No Stream You Can Follow

The following is excerpted from a conversation with Jane Hollister Wheelwright and her husband, Jo Wheelwright. This informal interview took place in October of 1999 and was conducted by John Kiewit and Cynthia Carbone Ward.

The seasons form a great circle in their changing, and always come back
again to where they were. Black Elk

"I can't remember the dates or timeline of events," says Jane Hollister Wheelwright, " because everything becomes cyclical. There's no stream that you can follow. It's just cycles, over and over."

Ranch life seems to teach this. Our history is not simply a linear progression of events but a circle of seasons fading into each other. Jane and her husband Jo Wheelwright are reminiscing from Tepitates, the "high and sacred place" where they make their home. The day is hot and still, and the room is awash in sunlight. We let sequence be damned and dance among the decades, but our focus is the Ranch.

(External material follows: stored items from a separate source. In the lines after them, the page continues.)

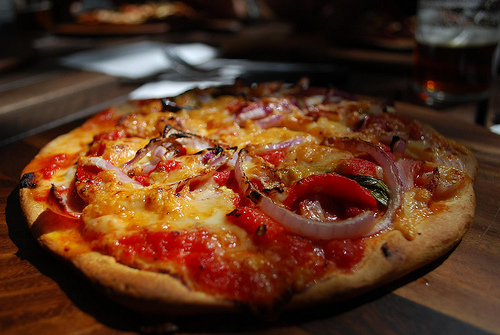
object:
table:
[1, 73, 498, 332]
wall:
[378, 157, 403, 192]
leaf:
[352, 174, 392, 206]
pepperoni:
[229, 156, 395, 268]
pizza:
[20, 77, 478, 315]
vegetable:
[353, 175, 392, 206]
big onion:
[96, 124, 407, 240]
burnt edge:
[137, 123, 224, 154]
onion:
[85, 124, 237, 192]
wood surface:
[1, 254, 498, 331]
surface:
[1, 58, 497, 328]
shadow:
[3, 181, 463, 335]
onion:
[234, 132, 404, 239]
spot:
[19, 171, 39, 188]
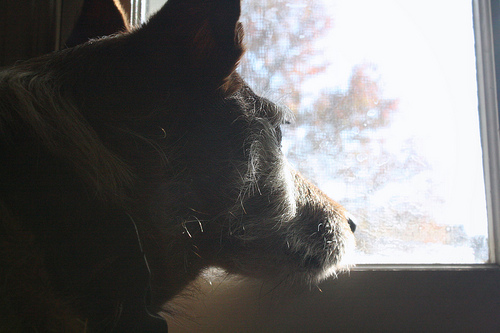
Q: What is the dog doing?
A: Looking out the window.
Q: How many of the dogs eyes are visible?
A: One.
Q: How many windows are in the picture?
A: One.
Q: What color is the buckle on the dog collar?
A: Black.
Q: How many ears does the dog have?
A: Two.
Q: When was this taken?
A: Daytime.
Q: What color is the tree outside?
A: Red.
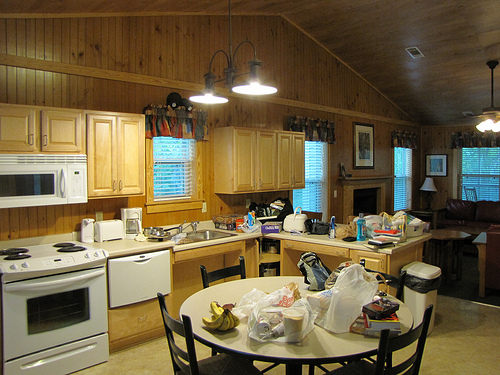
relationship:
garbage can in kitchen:
[403, 262, 441, 329] [1, 0, 499, 373]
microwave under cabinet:
[3, 164, 87, 210] [3, 105, 86, 154]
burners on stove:
[1, 243, 86, 261] [1, 233, 111, 372]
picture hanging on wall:
[352, 123, 375, 170] [331, 119, 453, 224]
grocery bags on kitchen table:
[245, 266, 379, 344] [181, 276, 414, 374]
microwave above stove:
[3, 164, 87, 210] [1, 233, 111, 372]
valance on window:
[149, 106, 206, 138] [146, 108, 204, 209]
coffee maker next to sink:
[121, 206, 145, 243] [178, 229, 237, 245]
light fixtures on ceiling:
[189, 2, 278, 107] [3, 0, 496, 126]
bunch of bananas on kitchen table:
[202, 301, 240, 331] [181, 276, 414, 374]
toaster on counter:
[95, 218, 126, 244] [93, 237, 170, 257]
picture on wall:
[352, 123, 375, 170] [331, 119, 453, 224]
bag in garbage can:
[404, 276, 440, 294] [403, 262, 441, 329]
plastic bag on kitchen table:
[245, 283, 316, 343] [181, 276, 414, 374]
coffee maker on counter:
[121, 206, 145, 243] [93, 237, 170, 257]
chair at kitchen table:
[158, 294, 258, 372] [181, 276, 414, 374]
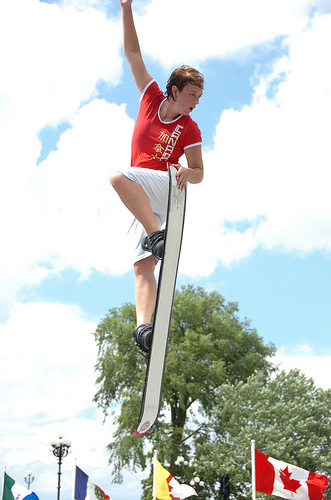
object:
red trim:
[126, 427, 153, 435]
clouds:
[0, 0, 123, 141]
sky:
[255, 254, 329, 328]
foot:
[132, 322, 153, 353]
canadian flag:
[249, 439, 327, 499]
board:
[133, 165, 187, 438]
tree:
[191, 366, 331, 500]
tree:
[91, 283, 278, 500]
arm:
[121, 10, 153, 96]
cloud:
[128, 0, 311, 69]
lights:
[46, 432, 70, 471]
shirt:
[130, 79, 203, 170]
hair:
[165, 65, 206, 103]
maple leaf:
[278, 466, 303, 493]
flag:
[267, 456, 312, 498]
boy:
[108, 0, 204, 358]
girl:
[108, 0, 205, 354]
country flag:
[150, 452, 199, 500]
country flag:
[74, 464, 112, 500]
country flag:
[0, 467, 40, 500]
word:
[149, 130, 169, 160]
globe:
[50, 436, 72, 458]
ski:
[134, 166, 187, 437]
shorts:
[119, 167, 171, 266]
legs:
[133, 211, 158, 323]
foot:
[141, 229, 166, 260]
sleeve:
[182, 120, 202, 150]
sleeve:
[139, 78, 159, 103]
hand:
[171, 163, 189, 191]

"My father, John James Hollister, was the Ranch, and the Ranch was my father," Jane tells us. "He was born here and lived his whole life here. He loved this place. He was a gentle man, not a big, noisy scrapper, as some were."

"He was gentle and polite," Jo agrees. "When I was studying French literature, he read the English translations of the books I thought were good. He was interested enough to do that. I can just see him with his foot up in the arm of his rocking chair, reading."
"He was more of an environmentalist than a lot of environmentalists now," Jane continues, "but he didn't know it by that name. It was wilderness when he came here. He settled in that canyon where the house is, and he developed it. And he was the first one to do that. But he could see that the wildlife was an integral and necessary part of the land. He had a natural wisdom. He was very observant. He didn't miss anything."

In addition to her twin brother Clint, Jane had two older brothers: Jack and Joe. They were schooled at Harvard and Yale, partly because Jane's mother was, as Jo Wheelwright irreverently puts it, "drawn to the snottiest places she could find."

"It was to compensate for living in the sagebrush," Jane quickly retorts.

There was a kind of ongoing war between the East Coast educated brothers and their father, who had learned a great deal through experience. At one point, the brothers had the bright idea of planting elephant grass at the Ranch and finally convinced their father to let them try it.

"But the cattle wouldn't eat it," Jane tells us. "It was too tough. And so they had a very expensive laugh over that."

There were actually five ranches back then. And when Jane's grandfather, William Welles Hollister, died, his wife had decided to sell it all.

"My grandmother hated the Ranch," Jane says, "because her husband -- that was my grandfather -- was away all the time, and it was always 'the Ranch.' She was lonely."

"And so my father was sent to look it all over, because he was supposed to help set an asking price, and he did it on horseback. He came down the Santa Anita Canyon and found the grass so tall that he could hardly see his way. He could tie the grass across his saddle -- it was that high! And he said grass like that should feed an awful lot of cattle. So he went to his mother and said, 'We're not selling.' I don't know what she did. That part of the story's not told."

"But that was the beginning. He stopped the sale. And he stood up against the whole family on that."

"...what he saw was that cattle turned loose on their own will find their way up into all these places, and they'll get fat on it."

"And not only that -- he saw how beautiful it was."

"It's just as beautiful to me, Jane, as it was when Clinty brought me out here in 1927," Jo says, "and that's quite a few years ago."

"Yeah, that's a long time," Jane replies.